[[ GIVEN RECORDS, beginning ]]

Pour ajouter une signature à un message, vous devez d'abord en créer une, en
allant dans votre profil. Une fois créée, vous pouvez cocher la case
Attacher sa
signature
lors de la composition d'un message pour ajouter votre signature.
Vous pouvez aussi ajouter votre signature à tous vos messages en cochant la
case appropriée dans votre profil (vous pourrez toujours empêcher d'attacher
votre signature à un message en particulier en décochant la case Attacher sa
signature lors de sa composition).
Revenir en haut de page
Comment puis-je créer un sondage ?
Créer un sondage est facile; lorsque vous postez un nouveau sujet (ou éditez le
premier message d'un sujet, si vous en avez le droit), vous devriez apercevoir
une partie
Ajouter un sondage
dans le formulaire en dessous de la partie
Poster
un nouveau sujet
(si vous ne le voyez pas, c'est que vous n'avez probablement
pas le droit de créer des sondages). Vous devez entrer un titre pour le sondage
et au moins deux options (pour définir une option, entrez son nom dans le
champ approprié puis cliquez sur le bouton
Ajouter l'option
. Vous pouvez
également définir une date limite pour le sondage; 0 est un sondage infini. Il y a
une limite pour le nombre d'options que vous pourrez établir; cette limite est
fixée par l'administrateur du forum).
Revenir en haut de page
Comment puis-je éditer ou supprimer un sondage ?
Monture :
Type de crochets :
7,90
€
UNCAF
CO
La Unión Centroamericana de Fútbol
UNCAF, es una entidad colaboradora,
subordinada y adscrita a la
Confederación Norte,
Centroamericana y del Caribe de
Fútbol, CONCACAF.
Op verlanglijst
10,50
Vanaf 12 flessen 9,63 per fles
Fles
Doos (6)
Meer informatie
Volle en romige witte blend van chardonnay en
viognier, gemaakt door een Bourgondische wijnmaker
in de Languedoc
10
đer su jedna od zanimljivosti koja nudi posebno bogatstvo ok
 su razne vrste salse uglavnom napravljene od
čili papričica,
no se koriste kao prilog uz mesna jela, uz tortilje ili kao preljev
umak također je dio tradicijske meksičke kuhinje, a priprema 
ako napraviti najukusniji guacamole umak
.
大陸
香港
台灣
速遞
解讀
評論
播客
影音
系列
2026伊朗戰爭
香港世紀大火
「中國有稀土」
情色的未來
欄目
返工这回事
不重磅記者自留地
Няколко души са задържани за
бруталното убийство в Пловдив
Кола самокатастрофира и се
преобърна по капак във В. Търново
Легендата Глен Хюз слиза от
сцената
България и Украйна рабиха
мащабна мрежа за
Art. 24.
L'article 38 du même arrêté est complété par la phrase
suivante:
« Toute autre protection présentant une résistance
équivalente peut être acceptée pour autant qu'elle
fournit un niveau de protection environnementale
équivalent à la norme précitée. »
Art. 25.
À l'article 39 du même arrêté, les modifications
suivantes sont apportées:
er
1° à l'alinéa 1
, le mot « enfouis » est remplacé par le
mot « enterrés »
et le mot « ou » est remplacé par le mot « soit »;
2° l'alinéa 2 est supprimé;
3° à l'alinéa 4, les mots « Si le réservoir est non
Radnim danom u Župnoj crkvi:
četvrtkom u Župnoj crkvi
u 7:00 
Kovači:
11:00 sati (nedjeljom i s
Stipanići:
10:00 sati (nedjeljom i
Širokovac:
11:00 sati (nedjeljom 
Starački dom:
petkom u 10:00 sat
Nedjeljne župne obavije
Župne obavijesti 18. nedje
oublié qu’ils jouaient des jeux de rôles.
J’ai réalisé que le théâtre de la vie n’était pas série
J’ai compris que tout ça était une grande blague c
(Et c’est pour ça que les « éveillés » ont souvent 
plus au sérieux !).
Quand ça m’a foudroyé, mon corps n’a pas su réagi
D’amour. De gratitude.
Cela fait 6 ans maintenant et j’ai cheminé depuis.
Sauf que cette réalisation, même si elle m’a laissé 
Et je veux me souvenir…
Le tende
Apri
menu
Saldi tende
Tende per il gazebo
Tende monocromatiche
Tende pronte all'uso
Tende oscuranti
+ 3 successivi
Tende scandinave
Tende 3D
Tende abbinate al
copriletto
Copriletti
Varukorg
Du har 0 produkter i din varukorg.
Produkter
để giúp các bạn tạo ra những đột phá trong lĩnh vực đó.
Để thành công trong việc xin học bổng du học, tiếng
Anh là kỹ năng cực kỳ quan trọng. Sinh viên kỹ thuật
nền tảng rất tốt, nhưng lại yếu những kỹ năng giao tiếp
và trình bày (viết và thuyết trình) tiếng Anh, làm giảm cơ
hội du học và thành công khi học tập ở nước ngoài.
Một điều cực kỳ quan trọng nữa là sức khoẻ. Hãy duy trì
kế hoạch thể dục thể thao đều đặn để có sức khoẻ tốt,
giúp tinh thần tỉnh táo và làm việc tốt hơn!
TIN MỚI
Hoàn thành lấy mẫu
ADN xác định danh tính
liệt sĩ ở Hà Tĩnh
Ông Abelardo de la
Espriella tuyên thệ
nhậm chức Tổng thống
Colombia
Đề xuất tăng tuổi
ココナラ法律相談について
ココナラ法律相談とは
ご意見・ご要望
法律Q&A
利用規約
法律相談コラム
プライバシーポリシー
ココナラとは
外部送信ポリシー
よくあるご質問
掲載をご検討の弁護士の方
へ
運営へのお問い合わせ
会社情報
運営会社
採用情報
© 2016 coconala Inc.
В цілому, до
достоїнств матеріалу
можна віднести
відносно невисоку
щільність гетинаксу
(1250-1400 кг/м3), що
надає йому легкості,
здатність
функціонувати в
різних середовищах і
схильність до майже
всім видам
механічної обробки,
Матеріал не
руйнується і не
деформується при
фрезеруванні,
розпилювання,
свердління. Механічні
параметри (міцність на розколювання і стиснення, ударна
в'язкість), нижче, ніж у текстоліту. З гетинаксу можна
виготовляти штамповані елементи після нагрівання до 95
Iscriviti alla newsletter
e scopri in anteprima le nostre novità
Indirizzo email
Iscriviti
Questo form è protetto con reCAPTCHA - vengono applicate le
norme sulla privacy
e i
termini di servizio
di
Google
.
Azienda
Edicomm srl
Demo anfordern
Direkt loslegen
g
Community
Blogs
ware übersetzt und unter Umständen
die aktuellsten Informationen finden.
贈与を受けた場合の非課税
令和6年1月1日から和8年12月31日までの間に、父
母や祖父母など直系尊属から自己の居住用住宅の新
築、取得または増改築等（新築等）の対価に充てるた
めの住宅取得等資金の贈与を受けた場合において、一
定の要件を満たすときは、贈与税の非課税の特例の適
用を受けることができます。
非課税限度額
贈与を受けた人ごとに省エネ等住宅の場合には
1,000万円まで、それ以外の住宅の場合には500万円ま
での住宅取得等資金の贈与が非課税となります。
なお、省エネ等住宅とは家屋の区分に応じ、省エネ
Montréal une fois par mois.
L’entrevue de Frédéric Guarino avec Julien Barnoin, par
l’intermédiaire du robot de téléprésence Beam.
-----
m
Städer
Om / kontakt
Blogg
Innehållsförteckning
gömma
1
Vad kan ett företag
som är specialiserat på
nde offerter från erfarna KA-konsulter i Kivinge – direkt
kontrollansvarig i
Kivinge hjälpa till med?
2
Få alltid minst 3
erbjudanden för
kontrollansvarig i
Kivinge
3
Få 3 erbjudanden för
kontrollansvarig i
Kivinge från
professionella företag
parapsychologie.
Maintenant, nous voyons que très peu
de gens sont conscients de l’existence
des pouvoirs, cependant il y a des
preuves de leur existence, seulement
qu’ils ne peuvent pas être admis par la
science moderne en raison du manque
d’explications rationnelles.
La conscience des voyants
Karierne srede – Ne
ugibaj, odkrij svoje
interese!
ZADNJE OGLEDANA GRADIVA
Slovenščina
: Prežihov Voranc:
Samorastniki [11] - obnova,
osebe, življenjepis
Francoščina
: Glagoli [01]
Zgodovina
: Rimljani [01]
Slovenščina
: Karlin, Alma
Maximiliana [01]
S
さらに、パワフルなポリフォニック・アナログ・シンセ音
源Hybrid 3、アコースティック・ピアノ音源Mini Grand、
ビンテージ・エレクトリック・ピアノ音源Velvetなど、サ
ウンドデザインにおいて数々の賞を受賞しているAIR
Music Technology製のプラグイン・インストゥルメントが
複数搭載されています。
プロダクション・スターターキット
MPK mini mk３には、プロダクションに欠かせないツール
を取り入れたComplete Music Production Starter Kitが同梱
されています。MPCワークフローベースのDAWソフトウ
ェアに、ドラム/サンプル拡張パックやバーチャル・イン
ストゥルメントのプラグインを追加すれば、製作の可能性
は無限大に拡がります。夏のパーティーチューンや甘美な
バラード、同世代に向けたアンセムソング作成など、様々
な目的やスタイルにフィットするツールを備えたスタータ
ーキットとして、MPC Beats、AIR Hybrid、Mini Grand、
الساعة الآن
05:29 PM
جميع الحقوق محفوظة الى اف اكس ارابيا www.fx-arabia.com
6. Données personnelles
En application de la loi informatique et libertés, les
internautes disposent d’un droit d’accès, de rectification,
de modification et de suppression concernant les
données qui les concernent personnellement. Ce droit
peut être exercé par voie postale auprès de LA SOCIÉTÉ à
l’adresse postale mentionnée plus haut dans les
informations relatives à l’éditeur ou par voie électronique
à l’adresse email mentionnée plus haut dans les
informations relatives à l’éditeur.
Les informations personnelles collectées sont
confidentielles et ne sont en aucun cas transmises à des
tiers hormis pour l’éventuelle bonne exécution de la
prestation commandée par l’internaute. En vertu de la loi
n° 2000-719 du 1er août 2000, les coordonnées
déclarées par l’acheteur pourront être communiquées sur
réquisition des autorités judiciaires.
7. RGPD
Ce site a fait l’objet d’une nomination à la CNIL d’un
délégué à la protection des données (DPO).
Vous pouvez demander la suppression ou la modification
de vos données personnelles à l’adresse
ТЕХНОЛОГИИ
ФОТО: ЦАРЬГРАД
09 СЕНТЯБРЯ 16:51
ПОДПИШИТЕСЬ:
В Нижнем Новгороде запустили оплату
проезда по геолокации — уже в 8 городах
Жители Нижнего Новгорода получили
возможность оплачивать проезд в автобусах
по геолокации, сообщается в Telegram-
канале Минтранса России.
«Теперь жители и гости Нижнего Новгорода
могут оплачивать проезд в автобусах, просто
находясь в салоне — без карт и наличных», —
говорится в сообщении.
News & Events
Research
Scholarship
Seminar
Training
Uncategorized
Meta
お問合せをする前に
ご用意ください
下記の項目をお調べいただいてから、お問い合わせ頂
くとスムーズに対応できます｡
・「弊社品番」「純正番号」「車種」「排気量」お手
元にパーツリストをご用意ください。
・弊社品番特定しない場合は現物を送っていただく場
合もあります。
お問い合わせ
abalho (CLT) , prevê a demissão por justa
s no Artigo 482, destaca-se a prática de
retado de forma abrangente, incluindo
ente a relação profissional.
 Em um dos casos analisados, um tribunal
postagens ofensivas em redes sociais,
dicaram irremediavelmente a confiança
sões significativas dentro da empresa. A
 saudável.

[[ GIVEN RECORDS, end ]]

## WORK INSTRUCTION
Copy the stretch of the records above that runs from the line with "som är specialiserat på" through the line with "à l’adresse email". Both end lines belong in the copy, and nothing else does.

## EXERCISE SOLUTION
som är specialiserat på
nde offerter från erfarna KA-konsulter i Kivinge – direkt
kontrollansvarig i
Kivinge hjälpa till med?
2
Få alltid minst 3
erbjudanden för
kontrollansvarig i
Kivinge
3
Få 3 erbjudanden för
kontrollansvarig i
Kivinge från
professionella företag
parapsychologie.
Maintenant, nous voyons que très peu
de gens sont conscients de l’existence
des pouvoirs, cependant il y a des
preuves de leur existence, seulement
qu’ils ne peuvent pas être admis par la
science moderne en raison du manque
d’explications rationnelles.
La conscience des voyants
Karierne srede – Ne
ugibaj, odkrij svoje
interese!
ZADNJE OGLEDANA GRADIVA
Slovenščina
: Prežihov Voranc:
Samorastniki [11] - obnova,
osebe, življenjepis
Francoščina
: Glagoli [01]
Zgodovina
: Rimljani [01]
Slovenščina
: Karlin, Alma
Maximiliana [01]
S
さらに、パワフルなポリフォニック・アナログ・シンセ音
源Hybrid 3、アコースティック・ピアノ音源Mini Grand、
ビンテージ・エレクトリック・ピアノ音源Velvetなど、サ
ウンドデザインにおいて数々の賞を受賞しているAIR
Music Technology製のプラグイン・インストゥルメントが
複数搭載されています。
プロダクション・スターターキット
MPK mini mk３には、プロダクションに欠かせないツール
を取り入れたComplete Music Production Starter Kitが同梱
されています。MPCワークフローベースのDAWソフトウ
ェアに、ドラム/サンプル拡張パックやバーチャル・イン
ストゥルメントのプラグインを追加すれば、製作の可能性
は無限大に拡がります。夏のパーティーチューンや甘美な
バラード、同世代に向けたアンセムソング作成など、様々
な目的やスタイルにフィットするツールを備えたスタータ
ーキットとして、MPC Beats、AIR Hybrid、Mini Grand、
الساعة الآن
05:29 PM
جميع الحقوق محفوظة الى اف اكس ارابيا www.fx-arabia.com
6. Données personnelles
En application de la loi informatique et libertés, les
internautes disposent d’un droit d’accès, de rectification,
de modification et de suppression concernant les
données qui les concernent personnellement. Ce droit
peut être exercé par voie postale auprès de LA SOCIÉTÉ à
l’adresse postale mentionnée plus haut dans les
informations relatives à l’éditeur ou par voie électronique
à l’adresse email mentionnée plus haut dans les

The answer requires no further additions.